100%|██████████| 53383576/53383576.0 [03:35<00:00, 247474.98it/s]
Making COSI data set...
total events to procecss: 3324977
Initializing arrays...
Making dictionary...
Saving file...
total processing time [s]: 720.1664335727692
Bin the data
The data is binned with four axes: time, measured energy, compton scattering angle (Phi), and scattering direction (PsiChi). The binning should match that of the response used for the analysis. Here we will bin the data in Galactic coordinates, which is the default. The data can also be binned in local coordinates by specifying the keyword psichi_binning=”local”.
[5]:
analysis.get_binned_data()
binning data...
Time unit: s
Em unit: keV
Phi unit: deg
PsiChi unit: None
Let’s take a look at the raw spectrum and lightcurve:
[6]:
analysis.get_raw_spectrum()
getting raw spectrum...
[7]:
# LC in plot below is normalized to initial time.
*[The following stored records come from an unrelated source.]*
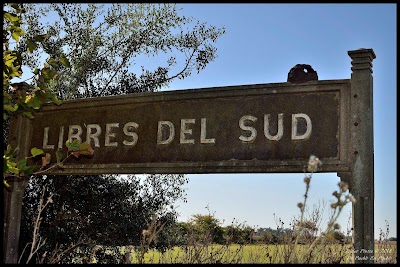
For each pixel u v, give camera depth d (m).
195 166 4.77
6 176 4.95
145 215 7.14
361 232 4.03
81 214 6.93
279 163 4.44
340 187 3.24
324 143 4.33
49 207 6.75
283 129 4.50
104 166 5.20
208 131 4.81
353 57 4.34
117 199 7.03
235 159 4.64
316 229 4.23
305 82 4.48
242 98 4.73
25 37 7.21
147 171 4.99
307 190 3.45
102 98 5.37
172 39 7.72
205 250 4.80
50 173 5.45
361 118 4.22
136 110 5.20
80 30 7.48
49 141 5.57
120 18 7.61
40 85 4.61
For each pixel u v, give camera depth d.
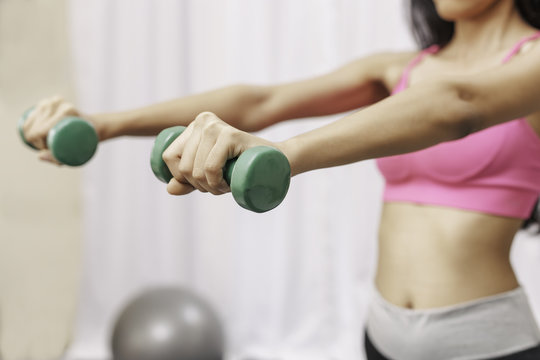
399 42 2.02
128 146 2.24
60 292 2.14
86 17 2.18
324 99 0.82
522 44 0.72
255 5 2.12
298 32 2.09
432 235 0.73
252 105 0.76
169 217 2.25
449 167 0.72
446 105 0.47
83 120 0.64
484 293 0.70
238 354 2.22
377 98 0.87
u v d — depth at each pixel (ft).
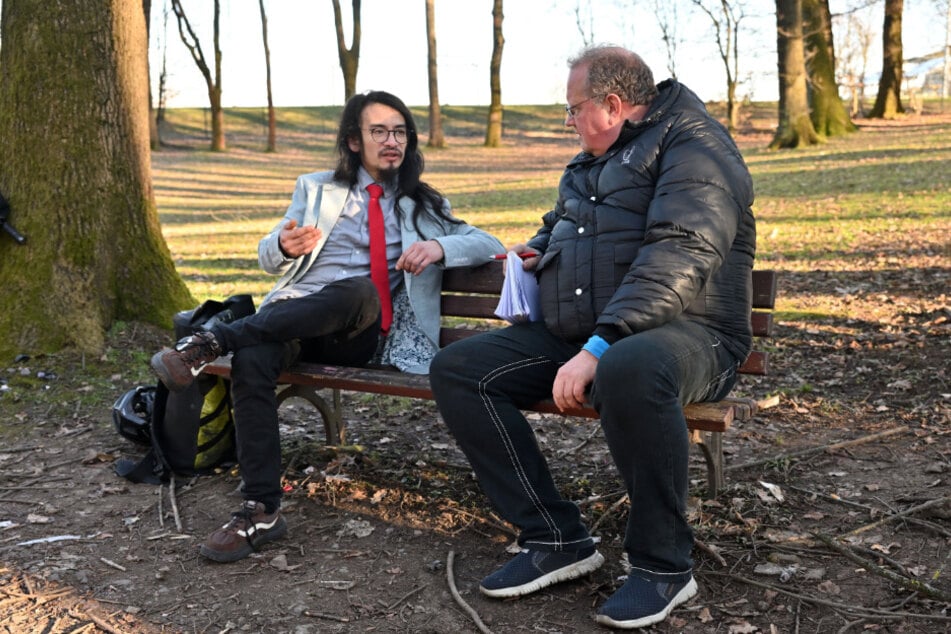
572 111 9.71
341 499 11.53
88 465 13.24
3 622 8.71
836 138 84.28
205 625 8.63
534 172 86.12
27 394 16.01
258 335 10.16
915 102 127.24
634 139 9.40
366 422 15.24
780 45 79.56
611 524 10.59
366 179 12.51
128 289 18.60
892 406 14.94
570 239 9.62
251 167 104.88
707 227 8.51
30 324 17.34
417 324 12.09
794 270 28.73
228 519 11.09
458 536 10.43
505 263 10.79
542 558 8.89
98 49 18.06
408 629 8.46
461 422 9.14
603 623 8.29
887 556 9.45
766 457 12.81
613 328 8.41
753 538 10.02
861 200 42.86
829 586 8.86
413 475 12.38
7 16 17.92
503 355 9.37
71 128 17.92
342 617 8.71
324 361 11.73
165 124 158.71
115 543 10.50
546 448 13.74
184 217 60.64
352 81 88.63
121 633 8.50
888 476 11.87
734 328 9.24
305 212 12.40
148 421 13.26
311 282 12.22
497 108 124.98
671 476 8.10
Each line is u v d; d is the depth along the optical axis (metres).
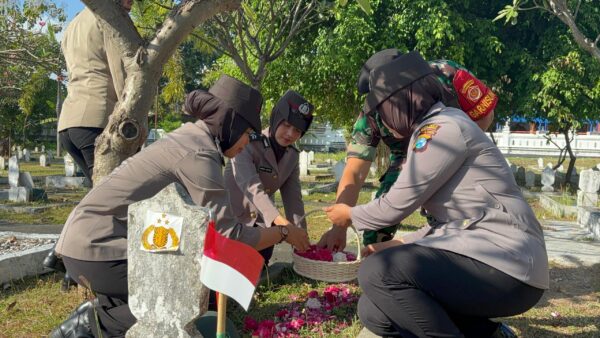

analysis.get_raw_lightcurve()
getting raw lightcurve...
Example 2: Some available options for the standard binned anlaysis
In the previous step we saved the unbinned data to an hdf5 file with the read_tra method. Here we will load the unbinnned data from file instead of running read_tra again. We will also save the binned data to file, and make binning plots.
[8]:
analysis = BinnedData("inputs.yaml")
analysis.get_binned_data(unbinned_data="unbinned_data.hdf5", output_name="binned_data", make_binning_plots=True)
binning data...
Time unit: s
Em unit: keV
Phi unit: deg
PsiChi unit: None
plotting psichi in Galactic coordinates...
The two healpix maps above show the projection onto the PsiChi dimension, where the upper map is in the local coordinate system, and the lower map is in the Galactic coordinate system.
In the last step we saved the binned data to an hdf5 file. We can load this directly to access the binned data histogram object.
[9]:
analysis = BinnedData("inputs.yaml")
analysis.load_binned_data_from_hdf5("binned_data.hdf5")
# For example, we can project onto the time axis:
analysis.binned_data.axes["Time"].centers
[9]:
Next we will load the binnned data from file to make the raw spectrum and lightcurve. We will also save the outputs, which are written to both a pdf and dat file.
[10]:
analysis.get_raw_spectrum(binned_data="binned_data.hdf5", output_name="crab_spec")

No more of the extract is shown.